Mais la réalité, toutefois, est différente. Le parti de François Legault doit composer avec trois autres partis qui ont droit de cité, qui ne sont pas marginaux. À l’époque des confrontations PQ-PLQ, l’Union nationale ou l’Action démocratique pesaient bien moins lourd le soir du scrutin – hormis aux élections de 2007, qui avaient propulsé Mario Dumont sur le siège du chef de l’opposition.

Au chapitre des intentions de vote, la semaine dernière, Québec solidaire aurait peut-être formé l’opposition officielle avec 19 % des suffrages, contre 16 % au Parti libéral (PLQ) et 13 % au PQ. Miroir déformant, bien sûr, puisque le PLQ et le PQ sont dirigés par des chefs intérimaires.

Par région, on constate que la CAQ récolte 54 % des intentions de vote à Québec. Dans la grande région de Montréal, ce qui inclut la couronne nord et la Rive-Sud, la CAQ obtient 40 % des votes, dominant le PLQ (23 %) et le PQ (un famélique 14 %). Québec solidaire est deuxième à Montréal avec 18 % des intentions de vote. Le sondage Léger réalisé pour la CAQ voyait le parti de François Legault moins fort dans la région métropolitaine, à 36 %, au coude à coude avec les libéraux, à 34 %. Dans les deux enquêtes, les résultats masquent une réalité bien connue : la CAQ fait le plein d’appuis dans les couronnes nord et sud de la métropole, alors que dans l’île, ce sont les libéraux qui dominent.

La Coalition avenir Québec obtient ses meilleurs scores avec les électeurs de plus de 45 ans, et atteint 57 % d’appuis pour les 55-64 ans, une strate où elle domine clairement les autres formations politiques. Encore là, à quelques points près, on retrouve les constats de Léger. Une différence notable, toutefois, à l’autre bout du spectre : Québec solidaire fait le plein avec 43 % d’appuis chez les 18-34 ans, alors que Léger en accordait 27 % seulement.
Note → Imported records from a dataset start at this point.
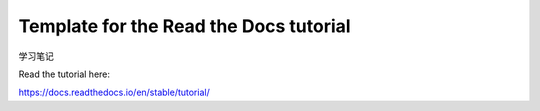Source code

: Template for the Read the Docs tutorial
=======================================

学习笔记

Read the tutorial here:

https://docs.readthedocs.io/en/stable/tutorial/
Mais le sondage de Forum Research donne un résultat qu’on ne trouve pas ailleurs. « La majorité des Québécois approuvent le travail que fait François Legault », un mélange de la question traditionnelle sur la satisfaction à l’égard du gouvernement et de la perception du chef du parti, dont le nom se retrouve dans la formulation de la question. Ici, tout est au vert : 61 % des gens disent « approuver le travail » du gouvernement et de son chef. Entre deux élections, Robert Bourassa, encore lui, ne se préoccupait guère des intentions de vote dans les sondages. En revanche, il portait une attention bien plus importante à la mesure de la satisfaction à l’égard de son gouvernement. Pour le moment, François Legault n’a pas à s’inquiéter.